DIRECTIONS FOR THIS TASK: Retype every record exactly. Skip the images.

AVAILABLE DATA:
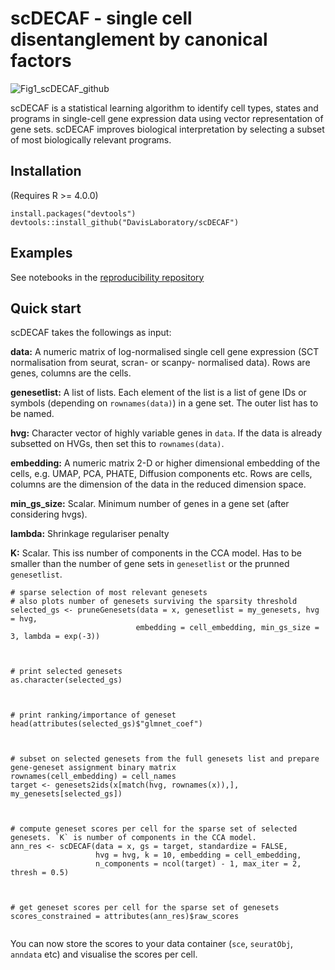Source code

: 
scDECAF - single cell disentanglement by canonical factors
=================================================================

![Fig1_scDECAF_github](https://github.com/DavisLaboratory/scDECAF/assets/7257233/61723efa-2d7c-47d9-af0b-c7205b8b5644)



scDECAF is a statistical learning algorithm to identify cell types, states and programs in single-cell gene expression data using vector representation of gene sets. scDECAF improves biological interpretation by selecting a subset of most biologically relevant programs.



## Installation
(Requires R >= 4.0.0)

```
install.packages("devtools")
devtools::install_github("DavisLaboratory/scDECAF")
```
## Examples
See notebooks in the [reproducibility repository](https://github.com/DavisLaboratory/scDECAF-reproducibility)

## Quick start

scDECAF takes the followings as input:

**data:** A numeric matrix of log-normalised single cell gene expression (SCT normalisation from seurat, scran- or scanpy- normalised data). Rows are genes, columns are the cells.

**genesetlist:** A list of lists. Each element of the list is a list of gene IDs or symbols (depending on `rownames(data)`) in a gene set. The outer list has to be named.

**hvg:** Character vector of highly variable genes in `data`. If the data is already subsetted on HVGs, then set this to `rownames(data)`.

**embedding:** A numeric matrix 2-D or higher dimensional embedding of the cells, e.g. UMAP, PCA, PHATE, Diffusion components etc. Rows are cells, columns are the dimension of the data in the reduced dimension space.

**min_gs_size:** Scalar. Minimum number of genes in a gene set (after considering hvgs).

**lambda:** Shrinkage regulariser penalty

**K:** Scalar. This iss number of components in the CCA model. Has to be smaller than the number of gene sets in `genesetlist` or the prunned `genesetlist`.




```{r}
# sparse selection of most relevant genesets
# also plots number of genesets surviving the sparsity threshold
selected_gs <- pruneGenesets(data = x, genesetlist = my_genesets, hvg = hvg,
                            embedding = cell_embedding, min_gs_size = 3, lambda = exp(-3))
                            


# print selected genesets
as.character(selected_gs)



# print ranking/importance of geneset
head(attributes(selected_gs)$"glmnet_coef")



# subset on selected genesets from the full genesets list and prepare gene-geneset assignment binary matrix
rownames(cell_embedding) = cell_names
target <- genesets2ids(x[match(hvg, rownames(x)),], my_genesets[selected_gs])



# compute geneset scores per cell for the sparse set of selected genesets. `K` is number of components in the CCA model. 
ann_res <- scDECAF(data = x, gs = target, standardize = FALSE, 
                   hvg = hvg, k = 10, embedding = cell_embedding,
                   n_components = ncol(target) - 1, max_iter = 2, thresh = 0.5)
                   


# get geneset scores per cell for the sparse set of genesets
scores_constrained = attributes(ann_res)$raw_scores


```
You can now store the scores to your data container (`sce`, `seuratObj`, `anndata` etc) and visualise the scores per cell.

EXPECTED ANSWER:
Source code

: 
scDECAF - single cell disentanglement by canonical factors
=================================================================

![Fig1_scDECAF_github](https://github.com/DavisLaboratory/scDECAF/assets/7257233/61723efa-2d7c-47d9-af0b-c7205b8b5644)



scDECAF is a statistical learning algorithm to identify cell types, states and programs in single-cell gene expression data using vector representation of gene sets. scDECAF improves biological interpretation by selecting a subset of most biologically relevant programs.



## Installation
(Requires R >= 4.0.0)

```
install.packages("devtools")
devtools::install_github("DavisLaboratory/scDECAF")
```
## Examples
See notebooks in the [reproducibility repository](https://github.com/DavisLaboratory/scDECAF-reproducibility)

## Quick start

scDECAF takes the followings as input:

**data:** A numeric matrix of log-normalised single cell gene expression (SCT normalisation from seurat, scran- or scanpy- normalised data). Rows are genes, columns are the cells.

**genesetlist:** A list of lists. Each element of the list is a list of gene IDs or symbols (depending on `rownames(data)`) in a gene set. The outer list has to be named.

**hvg:** Character vector of highly variable genes in `data`. If the data is already subsetted on HVGs, then set this to `rownames(data)`.

**embedding:** A numeric matrix 2-D or higher dimensional embedding of the cells, e.g. UMAP, PCA, PHATE, Diffusion components etc. Rows are cells, columns are the dimension of the data in the reduced dimension space.

**min_gs_size:** Scalar. Minimum number of genes in a gene set (after considering hvgs).

**lambda:** Shrinkage regulariser penalty

**K:** Scalar. This iss number of components in the CCA model. Has to be smaller than the number of gene sets in `genesetlist` or the prunned `genesetlist`.




```{r}
# sparse selection of most relevant genesets
# also plots number of genesets surviving the sparsity threshold
selected_gs <- pruneGenesets(data = x, genesetlist = my_genesets, hvg = hvg,
                            embedding = cell_embedding, min_gs_size = 3, lambda = exp(-3))
                            


# print selected genesets
as.character(selected_gs)



# print ranking/importance of geneset
head(attributes(selected_gs)$"glmnet_coef")



# subset on selected genesets from the full genesets list and prepare gene-geneset assignment binary matrix
rownames(cell_embedding) = cell_names
target <- genesets2ids(x[match(hvg, rownames(x)),], my_genesets[selected_gs])



# compute geneset scores per cell for the sparse set of selected genesets. `K` is number of components in the CCA model. 
ann_res <- scDECAF(data = x, gs = target, standardize = FALSE, 
                   hvg = hvg, k = 10, embedding = cell_embedding,
                   n_components = ncol(target) - 1, max_iter = 2, thresh = 0.5)
                   


# get geneset scores per cell for the sparse set of genesets
scores_constrained = attributes(ann_res)$raw_scores


```
You can now store the scores to your data container (`sce`, `seuratObj`, `anndata` etc) and visualise the scores per cell.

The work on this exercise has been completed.